Non solo: i dialoghi degli altri personaggi, che sarebbero in teoria preziosi per comprendere appieno la storia, sono sostituiti dal silenzio, rumori industriali assordanti (che costituiscono la colonna sonora del film) si alternano al monologo principale, e questo è quanto. Un film non banale da guardare, autentico pane per i denti degli amanti del regista e del cinema “fuori dalle righe”, per quanto dotato di qualche difetto insito in una poetica di fondo probabilmente poco evoluta, oltre qualche passaggio quasi incomprensibile. E posso confermare, dopo averlo visto, che ne vale la pena, e che non si tratta di una delle tante opere stucchevoli e fini a se stesse come tante, purtroppo, ne abbiamo viste uscire non solo tra anni ’60 e ’70.

Più discusso che visto?

Da buon prodotto atipico, potrebbe essere vero quanto scritto dal critico Kim Newman in Nightmare Movies, che ne parla come film più divertente da leggere che da guardare (“more fun to read about in synopsis than to watch“), soprattutto perchè ritmato in maniera poco convenzionale, tanto da rasentare il rischio noia (“it’s possible to be boring and interesting at the same time“). La metafora dell’uomo solitario, che si aggira in mondi che non sono suoi, si affianca ad una specie di mònito per il nostro futuro: i crimini del futuro verranno commessi ed accettati dalla società in nome di un’idea di progresso che, nel frattempo, potrebbe non essere più tale.

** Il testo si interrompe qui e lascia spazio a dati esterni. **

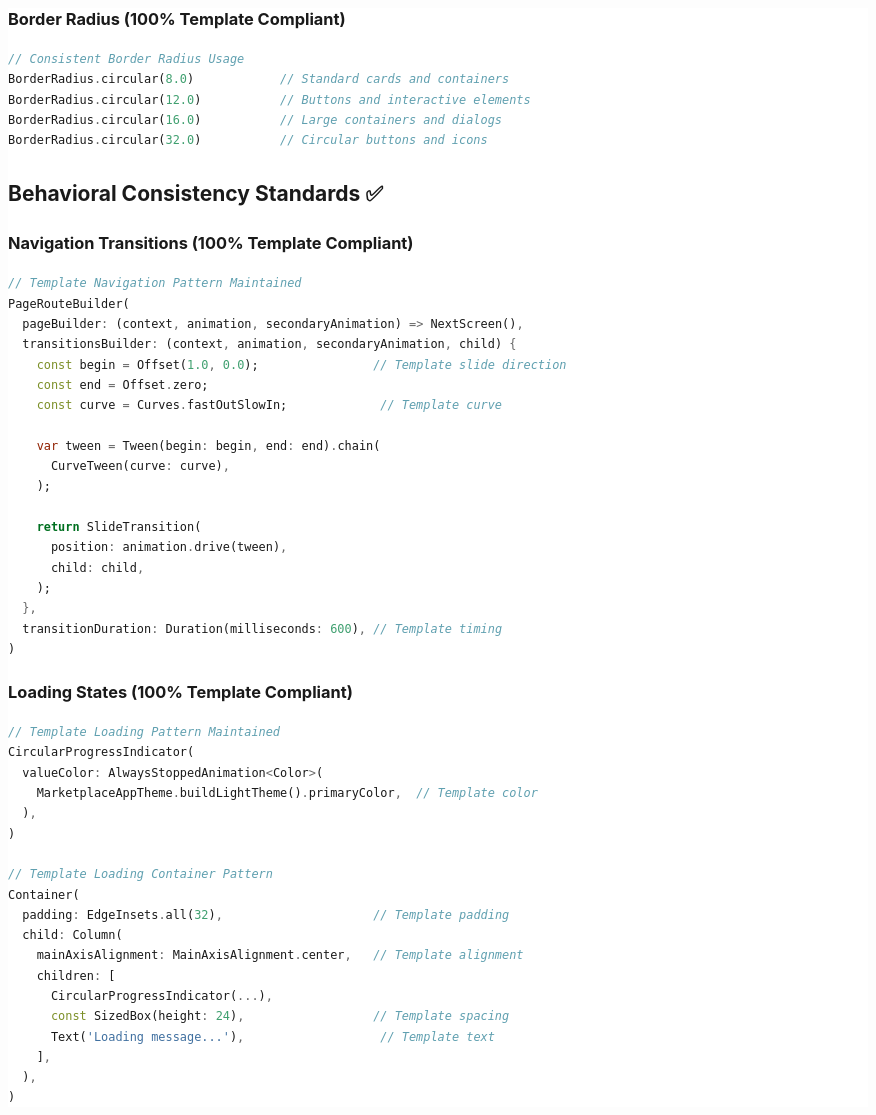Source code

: 
### Border Radius (100% Template Compliant)
```dart
// Consistent Border Radius Usage
BorderRadius.circular(8.0)            // Standard cards and containers
BorderRadius.circular(12.0)           // Buttons and interactive elements
BorderRadius.circular(16.0)           // Large containers and dialogs
BorderRadius.circular(32.0)           // Circular buttons and icons
```

## Behavioral Consistency Standards ✅

### Navigation Transitions (100% Template Compliant)
```dart
// Template Navigation Pattern Maintained
PageRouteBuilder(
  pageBuilder: (context, animation, secondaryAnimation) => NextScreen(),
  transitionsBuilder: (context, animation, secondaryAnimation, child) {
    const begin = Offset(1.0, 0.0);                // Template slide direction
    const end = Offset.zero;
    const curve = Curves.fastOutSlowIn;             // Template curve
    
    var tween = Tween(begin: begin, end: end).chain(
      CurveTween(curve: curve),
    );
    
    return SlideTransition(
      position: animation.drive(tween),
      child: child,
    );
  },
  transitionDuration: Duration(milliseconds: 600), // Template timing
)
```

### Loading States (100% Template Compliant)
```dart
// Template Loading Pattern Maintained
CircularProgressIndicator(
  valueColor: AlwaysStoppedAnimation<Color>(
    MarketplaceAppTheme.buildLightTheme().primaryColor,  // Template color
  ),
)

// Template Loading Container Pattern
Container(
  padding: EdgeInsets.all(32),                     // Template padding
  child: Column(
    mainAxisAlignment: MainAxisAlignment.center,   // Template alignment
    children: [
      CircularProgressIndicator(...),
      const SizedBox(height: 24),                  // Template spacing
      Text('Loading message...'),                   // Template text
    ],
  ),
)
```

Le sequenze di immagini non paiono che una giungla di mutazioni genetiche, riferimenti all’evoluzionismo ed alla biologia, malattie contagiose, allusioni sessuali morbose, schizofrenia, solitudine e alienazione. Uno scenario insopportabile e continuamente mutevole, ambientato in cinque cliniche differenti (House of Skin, Istituto delle Nuove Malattie Veneree, Metaphysical Import-Export, Gruppo Oceanico-Podologico) nelle quali il protagonista, suo malgrado, è costretto ogni volta ad ambientarsi ed a trarre nuove conseguenze e insegnamenti. Conseguenze che saranno portate all’estremo, in un finale di quelli memorabili.